Die schriftstellerische Leistung Preisendörfers wäre schon ob dieses Ansatzes bemerkenswert. Zur literarischen Sensation hat der Autor das Buch durch die sprachliche und formale Bewältigung seiner selbst gestellten Aufgabe gesteigert, Seume und sein Werk einem breiten Publikum zugänglich zu machen. Auch orthodoxe Philologen dürften mit dem Ergebnis ufrieden sein.

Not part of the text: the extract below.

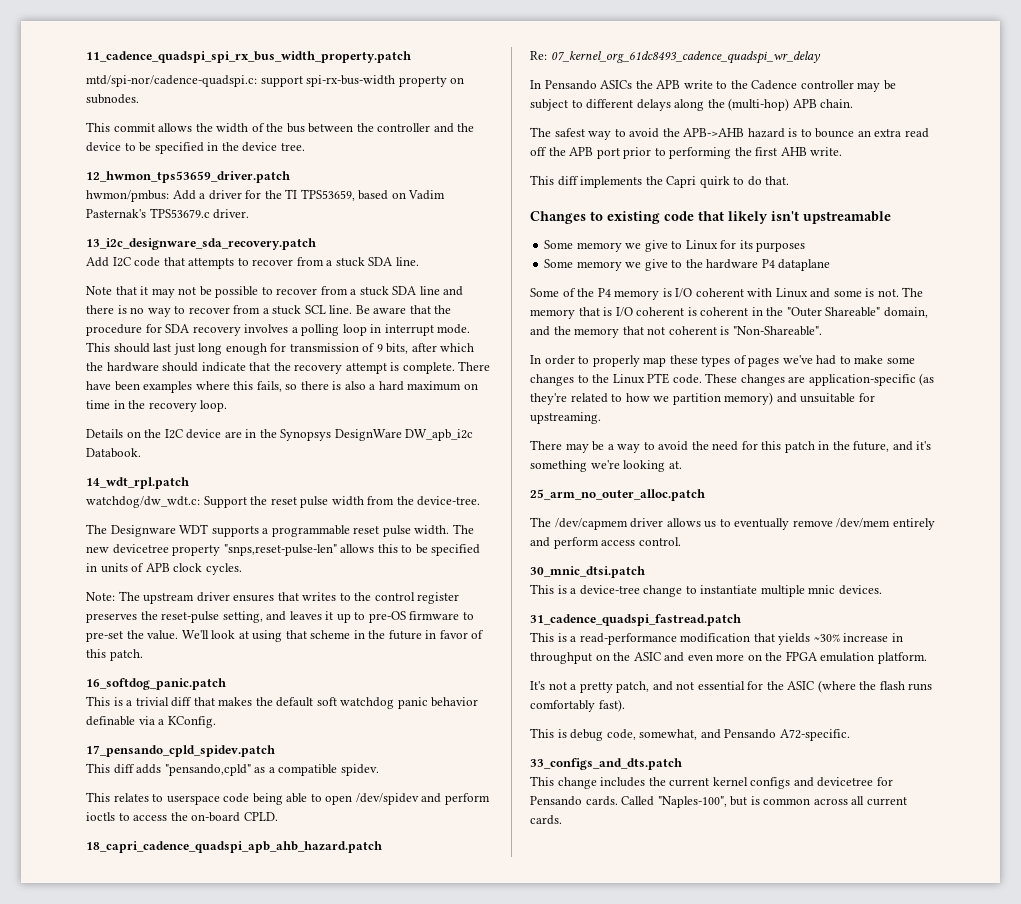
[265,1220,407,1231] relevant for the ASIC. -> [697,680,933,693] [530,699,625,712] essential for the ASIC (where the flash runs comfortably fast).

Vorgestellt wurde das Buch zuerst in Grimma am 09.11.012 im „Göschenhaus“ Im Vorfeld zu dieser Veranstaltung hat Thorsten Bolte den Autoren Bruno Preisendofer interviewt und ihm für das „Göschenhaus-Journal 4/2012“ unter anderem folgende Aussage entlockt (siehe: http://www.goeschenhaus.de/):

Seumes Person und Seumes Werk wurden lange unter dem Etikett „Authentizität“ wahrgenommen. Das geht bis auf die Fortsetzung von Seumes Mein Leben durch Göschen und Clodius zuruck. Aber auch das Authentische ist gemacht, ist etwas Hergestelltes: beim Schreiben mit dem Stil, im Leben mit dem Gestus, und bei beidem mit Inszenierung und Selbstdarstellung. Seume hat sich mit grimmig zusammen gezogenen Brauen als authentisch zelebriert. Dass er posthum zur Zelebritat des Authentischen wurde ist also wenig überraschend. Jetzt schwingt das Pendel eben in die entgegen gesetzte Richtung: Interpretation als Entlarvung. Ich bin als Germanist für eine aufschliessende Hermeneutik, nicht für eine, die dem Text die Tür eintritt. Als Schriftsteller bin ich gegen den literarischen Geschäftsbetrug mit einer sogenannten „höheren Wahrheit“, in deren Dienst eine Art künstlerisches Lügen erlaubt sein soll. Auf Seume bezogen: Als Germanist beschütze ich ihn selbstironisch vor den Germanisten; als Schriftsteller wiederum werfe ich gern den ersten – Buchstaben, auch wenn ich selbst am Schreibtisch sitze.